---------- Extracted information

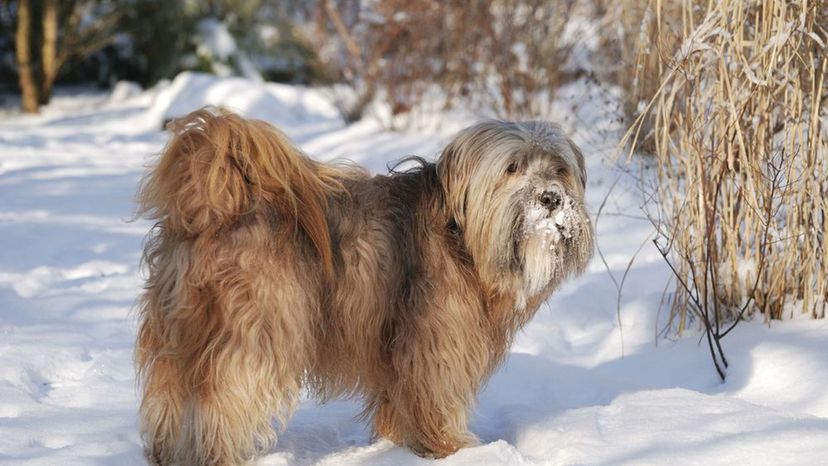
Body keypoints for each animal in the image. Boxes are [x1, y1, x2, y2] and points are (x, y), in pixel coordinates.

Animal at [136, 107, 592, 464]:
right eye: (513, 167)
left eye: (559, 169)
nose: (551, 198)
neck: (462, 235)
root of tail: (211, 208)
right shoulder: (437, 344)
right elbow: (436, 400)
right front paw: (454, 450)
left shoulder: (396, 347)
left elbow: (397, 403)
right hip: (260, 331)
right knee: (225, 398)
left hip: (179, 332)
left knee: (170, 398)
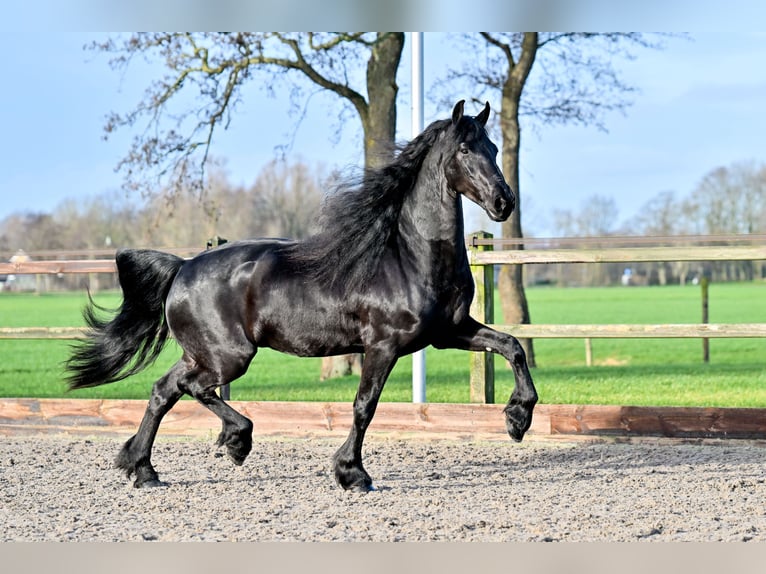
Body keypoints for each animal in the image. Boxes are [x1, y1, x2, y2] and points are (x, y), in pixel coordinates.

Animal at [65, 100, 538, 492]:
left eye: (494, 147)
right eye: (465, 150)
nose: (504, 202)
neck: (409, 257)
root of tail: (183, 267)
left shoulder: (449, 332)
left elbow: (512, 346)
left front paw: (518, 419)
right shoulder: (383, 346)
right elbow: (364, 406)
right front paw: (352, 474)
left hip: (205, 353)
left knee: (164, 390)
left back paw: (144, 469)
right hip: (229, 356)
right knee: (190, 387)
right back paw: (235, 441)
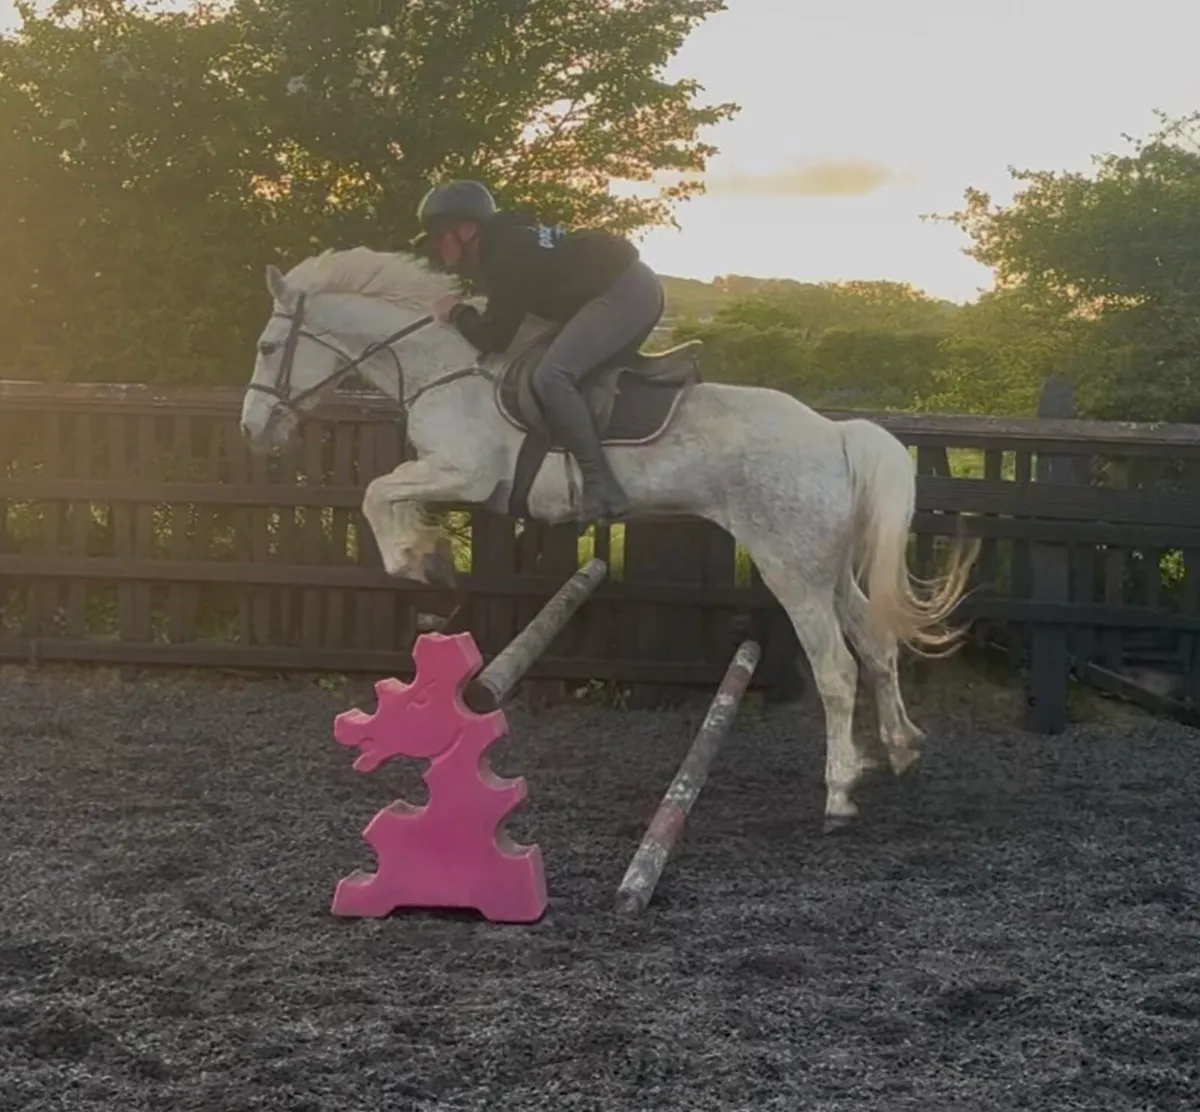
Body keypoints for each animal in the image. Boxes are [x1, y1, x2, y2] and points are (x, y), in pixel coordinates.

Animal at [238, 246, 978, 830]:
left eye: (268, 349)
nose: (253, 430)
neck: (440, 364)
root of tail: (835, 433)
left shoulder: (465, 472)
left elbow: (376, 491)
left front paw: (416, 558)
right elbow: (387, 493)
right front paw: (431, 556)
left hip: (792, 572)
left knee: (836, 671)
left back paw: (839, 794)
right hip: (831, 569)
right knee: (877, 645)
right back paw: (901, 747)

--------------------

| Goal of the exercise |
The lines to be transcribed are those from the first line of the data above through the line holding "left elbow: (397, 403)", inclusive; copy them exactly and only, leaving out the pictures.

| Answer section |
Body keypoints for each animal in the image. Boxes are [x1, y1, x2, y2] and points are (x, y), in pixel coordinates.

Animal at [136, 107, 592, 464]:
right eye: (513, 167)
left eye: (559, 169)
nose: (551, 198)
neck: (462, 235)
root of tail: (211, 208)
right shoulder: (437, 344)
right elbow: (436, 400)
right front paw: (454, 450)
left shoulder: (396, 347)
left elbow: (397, 403)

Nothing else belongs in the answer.